Die USA stehen im Jemen vor einem großen Dilemma. Denn Saleh hatte sich insbesondere in den vergangenen eineinhalb Jahren als extrem williger Partner im Anti-Terror-Krieg erwiesen, nachdem er zunächst Al-Kaida weitgehend gewähren ließ, ja sie sogar immer wieder bei der Verfolgung seiner höchsten Prioritäten – dem Kampf um die Einheit des Landes und seine Macht – einsetzte, etwa gegen südjemenitische Separatisten oder gegen die schiitischen Huthi-Rebellen im Norden. Doch seit 2009 gestattete er den Amerikanern eine stete Ausweitung ihres Luftattacken gegen vermeintliche Al-Kaida-Stützpunkte, bei denen immer wieder unzählige Zivilisten ums Leben kamen und die die ohnedies wenig amerika-freundliche Bevölkerung zunehmend gegen die Supermacht aufbrachte. Ihre Anti-Terror-Operation haben die USA nun offenbar angesichts der internen Turbulenzen eingestellt. Dass ein Nachfolgeregime ihnen ähnlich großen Aktionsraum bietet, erscheint höchst unwahrscheinlich.
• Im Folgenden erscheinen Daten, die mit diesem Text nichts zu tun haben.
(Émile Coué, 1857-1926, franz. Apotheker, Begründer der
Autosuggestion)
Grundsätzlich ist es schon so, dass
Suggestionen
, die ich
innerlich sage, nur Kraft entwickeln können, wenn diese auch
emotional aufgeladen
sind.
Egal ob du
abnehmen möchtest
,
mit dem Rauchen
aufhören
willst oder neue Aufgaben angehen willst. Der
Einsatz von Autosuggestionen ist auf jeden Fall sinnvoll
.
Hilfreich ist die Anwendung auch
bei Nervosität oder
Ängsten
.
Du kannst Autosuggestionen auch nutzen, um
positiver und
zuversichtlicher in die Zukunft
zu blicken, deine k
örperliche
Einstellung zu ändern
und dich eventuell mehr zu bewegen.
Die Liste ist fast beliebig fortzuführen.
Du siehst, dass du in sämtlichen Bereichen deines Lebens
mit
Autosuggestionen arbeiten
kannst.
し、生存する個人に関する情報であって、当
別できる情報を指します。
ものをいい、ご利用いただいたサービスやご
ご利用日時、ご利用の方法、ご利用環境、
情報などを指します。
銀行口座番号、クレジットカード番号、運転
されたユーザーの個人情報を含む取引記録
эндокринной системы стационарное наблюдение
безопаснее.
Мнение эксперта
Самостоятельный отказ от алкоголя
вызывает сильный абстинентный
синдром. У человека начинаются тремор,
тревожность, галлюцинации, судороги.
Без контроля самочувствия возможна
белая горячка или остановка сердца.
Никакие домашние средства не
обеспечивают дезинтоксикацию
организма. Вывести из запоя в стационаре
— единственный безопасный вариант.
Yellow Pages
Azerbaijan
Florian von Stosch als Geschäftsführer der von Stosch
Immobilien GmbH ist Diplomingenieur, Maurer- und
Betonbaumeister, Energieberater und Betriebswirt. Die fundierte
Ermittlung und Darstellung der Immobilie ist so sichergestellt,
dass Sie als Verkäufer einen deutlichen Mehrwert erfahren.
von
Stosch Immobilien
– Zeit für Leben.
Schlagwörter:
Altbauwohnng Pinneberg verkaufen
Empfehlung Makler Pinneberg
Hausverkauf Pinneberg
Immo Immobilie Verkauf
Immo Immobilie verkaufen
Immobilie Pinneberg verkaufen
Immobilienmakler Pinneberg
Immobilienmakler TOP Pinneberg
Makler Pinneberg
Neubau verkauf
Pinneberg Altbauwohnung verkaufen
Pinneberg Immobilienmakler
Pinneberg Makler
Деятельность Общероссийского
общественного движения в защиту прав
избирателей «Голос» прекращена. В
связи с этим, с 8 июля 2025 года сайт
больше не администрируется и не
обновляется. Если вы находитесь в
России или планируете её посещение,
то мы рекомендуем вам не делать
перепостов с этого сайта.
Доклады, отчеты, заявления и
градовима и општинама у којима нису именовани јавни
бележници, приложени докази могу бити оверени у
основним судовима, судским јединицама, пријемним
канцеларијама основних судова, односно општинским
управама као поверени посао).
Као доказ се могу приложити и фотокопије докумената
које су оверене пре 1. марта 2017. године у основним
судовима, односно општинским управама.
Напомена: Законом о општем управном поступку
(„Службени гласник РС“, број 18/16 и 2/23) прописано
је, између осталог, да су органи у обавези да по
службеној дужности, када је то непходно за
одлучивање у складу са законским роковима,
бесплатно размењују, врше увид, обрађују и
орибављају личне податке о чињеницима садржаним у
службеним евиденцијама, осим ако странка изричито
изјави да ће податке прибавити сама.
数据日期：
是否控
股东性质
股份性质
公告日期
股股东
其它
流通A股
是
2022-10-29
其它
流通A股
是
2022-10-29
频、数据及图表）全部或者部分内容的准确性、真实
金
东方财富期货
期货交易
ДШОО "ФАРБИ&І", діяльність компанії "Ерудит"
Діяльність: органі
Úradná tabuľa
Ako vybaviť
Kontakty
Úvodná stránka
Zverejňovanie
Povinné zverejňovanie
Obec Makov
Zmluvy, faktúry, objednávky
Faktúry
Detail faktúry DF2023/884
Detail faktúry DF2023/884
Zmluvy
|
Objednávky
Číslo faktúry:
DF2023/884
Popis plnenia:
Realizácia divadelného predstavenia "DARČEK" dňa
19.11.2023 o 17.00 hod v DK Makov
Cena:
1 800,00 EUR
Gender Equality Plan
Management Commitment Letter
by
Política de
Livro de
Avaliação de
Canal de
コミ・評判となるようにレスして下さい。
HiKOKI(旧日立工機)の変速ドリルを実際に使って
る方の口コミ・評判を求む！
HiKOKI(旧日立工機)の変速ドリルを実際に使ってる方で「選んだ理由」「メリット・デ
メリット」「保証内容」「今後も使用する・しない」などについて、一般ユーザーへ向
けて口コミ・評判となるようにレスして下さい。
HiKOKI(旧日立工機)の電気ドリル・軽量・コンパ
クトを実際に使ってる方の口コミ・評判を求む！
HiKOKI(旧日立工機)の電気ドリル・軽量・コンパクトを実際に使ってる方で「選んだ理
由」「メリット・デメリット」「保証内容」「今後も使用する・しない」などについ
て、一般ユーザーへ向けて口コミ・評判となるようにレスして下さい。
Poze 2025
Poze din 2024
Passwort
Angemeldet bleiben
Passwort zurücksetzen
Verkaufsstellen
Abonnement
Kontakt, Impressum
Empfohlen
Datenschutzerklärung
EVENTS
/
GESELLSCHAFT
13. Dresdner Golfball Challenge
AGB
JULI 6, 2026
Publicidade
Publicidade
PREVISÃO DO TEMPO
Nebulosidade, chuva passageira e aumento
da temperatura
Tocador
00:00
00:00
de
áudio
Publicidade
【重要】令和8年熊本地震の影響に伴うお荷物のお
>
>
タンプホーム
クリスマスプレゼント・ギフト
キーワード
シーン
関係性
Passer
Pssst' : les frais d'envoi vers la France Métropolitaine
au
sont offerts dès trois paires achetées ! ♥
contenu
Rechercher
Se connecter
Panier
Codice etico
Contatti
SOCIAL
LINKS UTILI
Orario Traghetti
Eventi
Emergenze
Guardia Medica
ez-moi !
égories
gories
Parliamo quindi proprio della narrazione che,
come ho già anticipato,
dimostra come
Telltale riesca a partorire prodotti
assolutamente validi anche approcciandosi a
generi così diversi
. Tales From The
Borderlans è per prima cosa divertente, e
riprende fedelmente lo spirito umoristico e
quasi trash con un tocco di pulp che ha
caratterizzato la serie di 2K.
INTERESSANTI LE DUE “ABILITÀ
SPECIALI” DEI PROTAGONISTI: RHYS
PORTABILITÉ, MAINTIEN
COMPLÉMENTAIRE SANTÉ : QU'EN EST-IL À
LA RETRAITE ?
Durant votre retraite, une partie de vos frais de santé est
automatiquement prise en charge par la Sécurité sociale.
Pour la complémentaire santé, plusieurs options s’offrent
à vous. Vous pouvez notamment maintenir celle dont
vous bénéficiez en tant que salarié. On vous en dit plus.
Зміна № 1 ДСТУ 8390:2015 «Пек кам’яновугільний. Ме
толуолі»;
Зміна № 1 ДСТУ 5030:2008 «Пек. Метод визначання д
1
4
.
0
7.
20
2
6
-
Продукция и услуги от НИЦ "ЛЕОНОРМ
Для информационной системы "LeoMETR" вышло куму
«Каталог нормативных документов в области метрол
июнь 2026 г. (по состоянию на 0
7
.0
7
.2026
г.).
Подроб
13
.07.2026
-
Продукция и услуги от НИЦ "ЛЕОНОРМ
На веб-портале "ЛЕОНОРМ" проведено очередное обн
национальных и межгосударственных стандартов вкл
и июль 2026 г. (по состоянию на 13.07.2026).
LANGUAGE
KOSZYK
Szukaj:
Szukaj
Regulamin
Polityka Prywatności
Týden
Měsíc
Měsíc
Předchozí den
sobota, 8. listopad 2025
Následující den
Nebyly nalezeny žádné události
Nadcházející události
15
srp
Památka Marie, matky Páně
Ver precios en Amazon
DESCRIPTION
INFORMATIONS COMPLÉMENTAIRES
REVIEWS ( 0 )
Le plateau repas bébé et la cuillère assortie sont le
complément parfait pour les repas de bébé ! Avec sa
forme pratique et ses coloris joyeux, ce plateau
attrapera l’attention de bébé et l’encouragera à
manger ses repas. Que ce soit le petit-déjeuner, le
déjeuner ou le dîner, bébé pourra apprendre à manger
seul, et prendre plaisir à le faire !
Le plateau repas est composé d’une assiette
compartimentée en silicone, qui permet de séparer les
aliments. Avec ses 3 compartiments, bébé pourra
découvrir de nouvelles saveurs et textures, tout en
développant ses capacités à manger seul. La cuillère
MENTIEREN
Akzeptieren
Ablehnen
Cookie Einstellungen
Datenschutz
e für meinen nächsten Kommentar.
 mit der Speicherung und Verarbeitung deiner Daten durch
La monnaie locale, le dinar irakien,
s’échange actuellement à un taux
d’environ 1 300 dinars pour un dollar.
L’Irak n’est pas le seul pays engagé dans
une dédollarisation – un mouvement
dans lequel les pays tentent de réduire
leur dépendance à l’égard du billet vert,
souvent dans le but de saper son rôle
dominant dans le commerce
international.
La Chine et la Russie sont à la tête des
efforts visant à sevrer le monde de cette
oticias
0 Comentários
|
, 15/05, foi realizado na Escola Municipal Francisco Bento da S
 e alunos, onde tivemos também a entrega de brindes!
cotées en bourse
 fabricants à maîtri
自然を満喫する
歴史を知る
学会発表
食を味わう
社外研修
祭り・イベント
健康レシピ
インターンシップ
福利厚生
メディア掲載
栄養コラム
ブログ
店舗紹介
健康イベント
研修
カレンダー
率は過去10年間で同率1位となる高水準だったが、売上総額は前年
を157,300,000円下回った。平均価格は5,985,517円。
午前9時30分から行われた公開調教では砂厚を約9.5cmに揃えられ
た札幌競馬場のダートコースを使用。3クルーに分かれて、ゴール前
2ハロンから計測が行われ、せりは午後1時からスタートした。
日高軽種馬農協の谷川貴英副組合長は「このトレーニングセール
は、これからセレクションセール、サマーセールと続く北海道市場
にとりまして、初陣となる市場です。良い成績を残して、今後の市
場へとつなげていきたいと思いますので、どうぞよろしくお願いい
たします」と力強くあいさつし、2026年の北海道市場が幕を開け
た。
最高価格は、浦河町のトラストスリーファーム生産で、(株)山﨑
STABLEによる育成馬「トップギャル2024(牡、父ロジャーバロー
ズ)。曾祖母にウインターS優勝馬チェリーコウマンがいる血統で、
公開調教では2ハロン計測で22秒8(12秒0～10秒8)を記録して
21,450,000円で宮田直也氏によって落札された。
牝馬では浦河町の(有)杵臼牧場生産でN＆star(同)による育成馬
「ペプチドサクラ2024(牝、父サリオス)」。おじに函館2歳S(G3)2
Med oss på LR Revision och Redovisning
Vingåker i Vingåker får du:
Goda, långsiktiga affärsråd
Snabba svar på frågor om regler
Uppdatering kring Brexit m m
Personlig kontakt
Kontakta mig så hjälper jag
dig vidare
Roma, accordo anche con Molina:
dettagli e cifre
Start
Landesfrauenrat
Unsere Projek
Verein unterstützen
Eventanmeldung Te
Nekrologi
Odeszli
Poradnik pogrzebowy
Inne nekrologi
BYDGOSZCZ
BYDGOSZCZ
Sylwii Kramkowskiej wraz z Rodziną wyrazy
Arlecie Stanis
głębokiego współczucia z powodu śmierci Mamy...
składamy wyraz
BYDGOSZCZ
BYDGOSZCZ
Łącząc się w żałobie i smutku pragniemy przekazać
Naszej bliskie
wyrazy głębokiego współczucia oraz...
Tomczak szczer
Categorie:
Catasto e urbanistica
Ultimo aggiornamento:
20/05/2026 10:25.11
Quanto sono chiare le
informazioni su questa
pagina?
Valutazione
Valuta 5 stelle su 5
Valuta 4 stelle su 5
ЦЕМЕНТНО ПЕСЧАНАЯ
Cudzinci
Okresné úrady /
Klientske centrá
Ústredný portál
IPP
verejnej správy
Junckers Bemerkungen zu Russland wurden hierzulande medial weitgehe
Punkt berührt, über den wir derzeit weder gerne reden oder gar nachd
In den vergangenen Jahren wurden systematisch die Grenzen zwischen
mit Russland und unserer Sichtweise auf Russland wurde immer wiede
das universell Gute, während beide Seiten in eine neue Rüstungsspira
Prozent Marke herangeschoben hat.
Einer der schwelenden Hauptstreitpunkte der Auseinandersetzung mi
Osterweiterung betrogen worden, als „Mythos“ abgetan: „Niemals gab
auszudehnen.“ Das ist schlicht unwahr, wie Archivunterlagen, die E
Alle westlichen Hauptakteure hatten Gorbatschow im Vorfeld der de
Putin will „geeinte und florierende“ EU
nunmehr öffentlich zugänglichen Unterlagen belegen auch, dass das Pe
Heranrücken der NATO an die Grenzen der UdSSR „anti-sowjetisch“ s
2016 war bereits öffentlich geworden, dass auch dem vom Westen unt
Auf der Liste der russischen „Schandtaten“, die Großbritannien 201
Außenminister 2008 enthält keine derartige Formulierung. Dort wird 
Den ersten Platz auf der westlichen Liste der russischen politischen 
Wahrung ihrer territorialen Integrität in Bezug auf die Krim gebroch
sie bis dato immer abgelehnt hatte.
Hält sich Saleh noch länger an der Macht, könnte der Zorn in der Bevölkerung auch auf die den Diktator stützende Supermacht mehr und mehr Menschen in die Arme der islamistischen Extremisten treiben.

In jedem Fall hat AKAH begonnen, ihre Positionen in Gebieten auszubauen, die mehr und mehr der Kontrolle des Präsidenten entgleiten, während Saleh Armee-Einheiten zur Verteidigung seiner Macht nach Sanaa ruft. Ende März übernahm AKAH gemeinsam mit der „Aden-Abyan Islamischen Armee“ (AAIA) die Kontrolle über Jaar, die historischen Hauptstadt der südlichen Provinz Abyan, in der auch eine große Waffenfabrik steht. AAIA setzt sich aus Mudschaheddin zusammen, die in den frühen 90er Jahren aus Afghanistan heimgekehrt waren, zunächst das Regime Saleh unterstützt hatten, sich jedoch schließlich mit ihm überwarfen und sich im Südjemen für einen unabhängigen Staat engagieren. Sie misstrauen AKAH, die dieses nationalistische Ziel nicht verfolgt, doch der gemeinsame Feind könnte sie mehr und mehr einen und stärken.

Die Warnung Salehs, sein Rücktritt werde AKAH enorm stärken und den Jemen in eine „Zeitbombe“ verwandeln, tun die jugendlichen Demonstranten, die all die Brutalitäten des Diktators bisher nicht von ihren friedlichen Aktionen abschrecken konnten, jedoch als machterhaltende Taktik ab. „Saleh übertreibt“, betont Adel al-Sarabi, einer der Oppositionssprecher. „Er wird gehen und wir sind der neue Jemen.“

Fest steht jedoch, dass militante Gruppen sich umso freier bewegen können, je mehr die staatliche Autorität zerfällt. Und sie gewinnen enorme Möglichkeiten, Geld und Waffen zu erobern, je länger dieses Chaos anhält.